Fats Domino has always occupied a special place in New Orleans' consciousness, never more so than after Hurricane Katrina.
After Hurricane Katrina, Fats Domino became an even more resonant presence in New Orleans because reports of his death were premature too. I tried to interview him at that time, as did many others, but unless you happened by his house at just the right time, he didn't do them. There was a lot of speculation about the cause of his reluctance - illness, self-consciousness, some measure of stage fright being primary among them. Whatever the case, his reluctance was so real that to get OffBeat's January 2007 cover photo of Fats, we had to ambush him in the kindest way possible when he was scheduled to go to Tipitina's for a meeting. We learned about it at the last minute and had to get photographer Greg Miles to Tipitina's in time to set up his backdrop before Domino got there. At Tip's, he was playful and funny, and even though he wasn't sure why he was posing for photos, he turned on the charisma once the lights were on.
When we organized the tribute to Fats at the 2007 Best of the Beat, we let him and his family know that if he wanted to play at any point, the piano was his, but I didn't expect him to take us up on our offer. If he could take a pass on his 2006 Jazz Fest appearance, he could live without playing the House of Blues. Instead, he sat in the VIP section in the balcony and enjoyed the show. I was told by people who watched him that he played air piano on the railing during the songs.
Over the course of the next year, I'd receive a number of calls asking for his contact information or emails announcing that he'd appear or play at one benefit or another. Everybody wanted him and everybody thought they'd get him. After all, it was for a good cause - how could he not show? I suspect that if people got in touch with Domino, he likely told them yes. In my few dealings with him, I found him genial and eager to please within limits. In none of those cases did he perform if he showed at all.

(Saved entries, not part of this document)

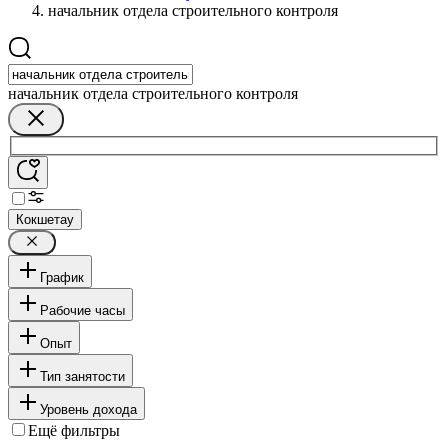
начальник отдела строительного контроля
начальник отдела строительного контроля
Кокшетау
График
Рабочие часы
Опыт
Тип занятости
Уровень дохода
Ещё фильтры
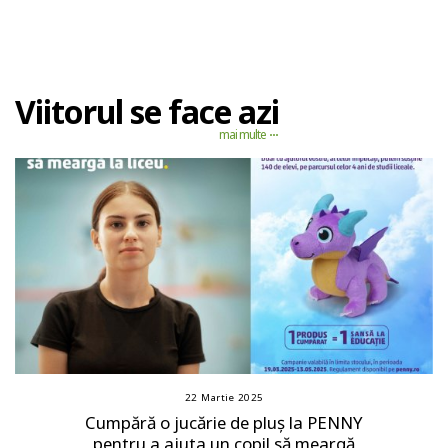
Viitorul se face azi
mai multe
22 Martie 2025
Cumpără o jucărie de pluș la PENNY
pentru a ajuta un copil să meargă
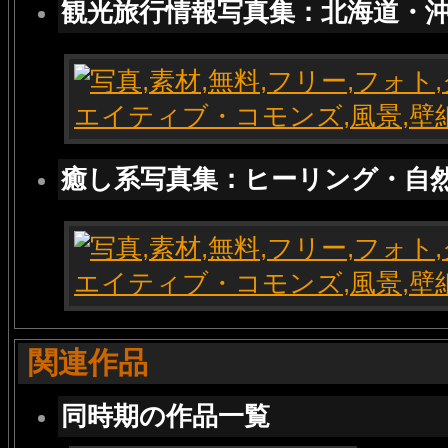
観光旅行情報写真集：北海道・
癒し系写真集：ヒーリング・自
関連作品
同時期の作品一覧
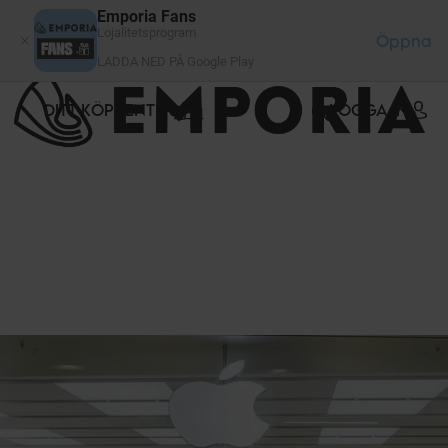
Cookie- hanteringspanel
Emporia Fans
Lojalitetsprogram
Öppna
LADDA NED PÅ Google Play
DITT KÖPCENTER
LOGGA IN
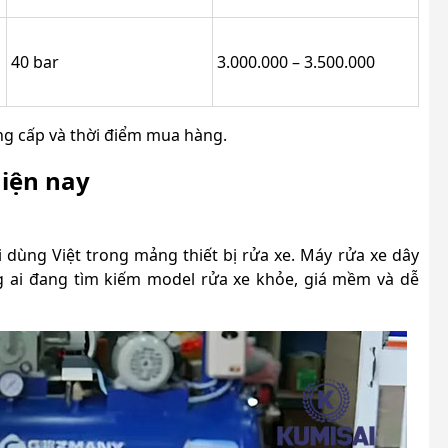
40 bar
3.000.000 – 3.500.000
ung cấp và thời điểm mua hàng.
hiện nay
dùng Việt trong mảng thiết bị rửa xe. Máy rửa xe dây
 ai đang tìm kiếm model rửa xe khỏe, giá mềm và dễ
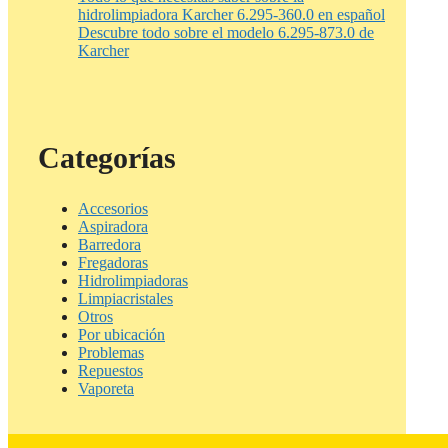
hidrolimpiadora Karcher 6.295-360.0 en español
Descubre todo sobre el modelo 6.295-873.0 de
Karcher
Categorías
Accesorios
Aspiradora
Barredora
Fregadoras
Hidrolimpiadoras
Limpiacristales
Otros
Por ubicación
Problemas
Repuestos
Vaporeta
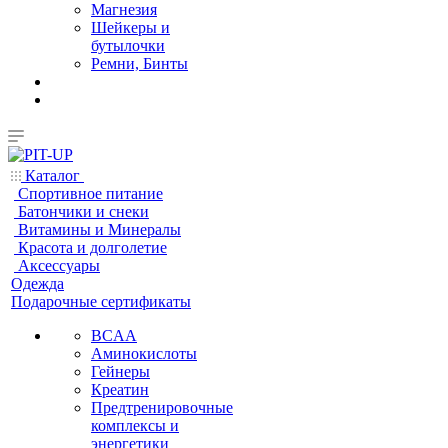
Магнезия
Шейкеры и
бутылочки
Ремни, Бинты
Каталог
Спортивное питание
Батончики и снеки
Витамины и Минералы
Красота и долголетие
Аксессуары
Одежда
Подарочные сертификаты
BCAA
Аминокислоты
Гейнеры
Креатин
Предтренировочные
комплексы и
энергетики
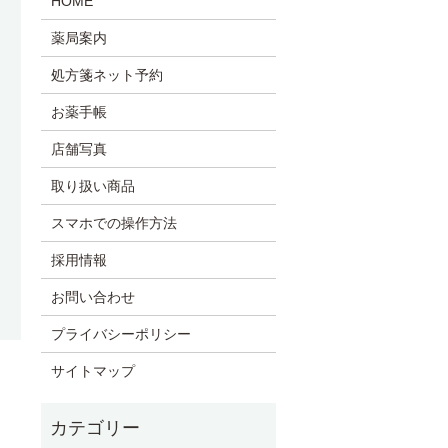
HOME
薬局案内
処方箋ネット予約
お薬手帳
店舗写真
取り扱い商品
スマホでの操作方法
採用情報
お問い合わせ
プライバシーポリシー
サイトマップ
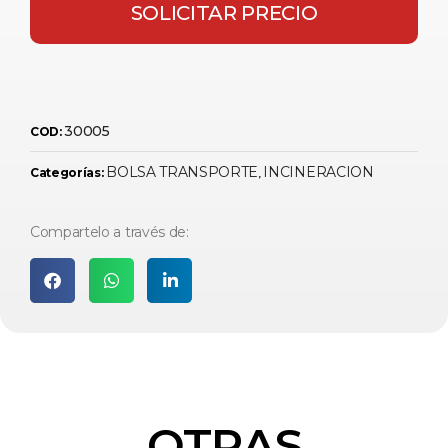
SOLICITAR PRECIO
30005
COD:
BOLSA TRANSPORTE
INCINERACION
Categorías:
,
Compartelo a través de:
OTRAS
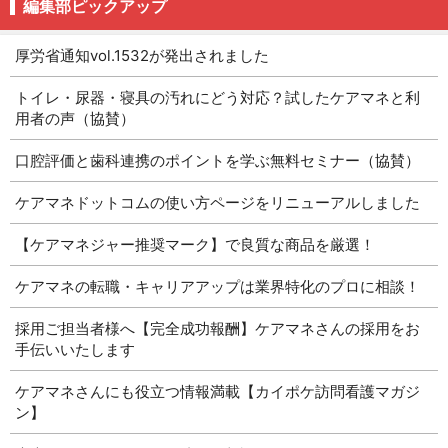
編集部ピックアップ
厚労省通知vol.1532が発出されました
トイレ・尿器・寝具の汚れにどう対応？試したケアマネと利
用者の声（協賛）
口腔評価と歯科連携のポイントを学ぶ無料セミナー（協賛）
ケアマネドットコムの使い方ページをリニューアルしました
【ケアマネジャー推奨マーク】で良質な商品を厳選！
ケアマネの転職・キャリアアップは業界特化のプロに相談！
採用ご担当者様へ【完全成功報酬】ケアマネさんの採用をお
手伝いいたします
ケアマネさんにも役立つ情報満載【カイポケ訪問看護マガジ
ン】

In 2007, he reluctantly played a benefit show at Tipitina's to coincide with the release of Goin' Home, an all-star collection of covers of his songs. He mowed through 11 songs in a half-hour, and he only lasted that long with some encouragement from Tipitina's staff. In a story for The Times-Picayune, Keith Spera documented Domino's promotional efforts on behalf of the album in New York, including an tentative, abbreviated version of "Blueberry Hill" one night and an accomplished, endearing one the next morning on NBC's Today Show.
I found it fascinating that people couldn't imagine why he wouldn't want to play, which probably says a lot about us and our own largely repressed rock 'n' roll dreams. When in 2009 a Texas promoter announced "The Domino Effect" - a benefit concert that would feature Fats, Little Richard, Chuck Berry, Taj Mahal and more - it was hard not to read some measure of condescention into the plan, as if, "Sure you New Orleanians can't get him to play; you're New Orleanians. Stand back and let some who really does big city business show you how it's done." That show experienced concept drift almost immediately as instead of promising a performance by Fats, promotion focused on an appearance by him and bands playing his songs. The night of the show, it turned into a spotlight on him in the crowd and Little Richard playing his songs.
By the time The Rock and Roll Hall of Fame chose to honor Domino and Dave Bartholomew as masters in 2010, Domino was unable to travel to Cleveland for the event. The day before it was to start, WWL's Eric Paulsen arranged for a meeting between the two men, and the video suggested that it was unlikely we'd see Domino perform again.
With all that backdrop, the appearance of Fats Domino on Treme this week was an even more unlikely gift than the last televised appearance by Sugarboy Crawford. Equally remarkable was how Domino's charisma remains.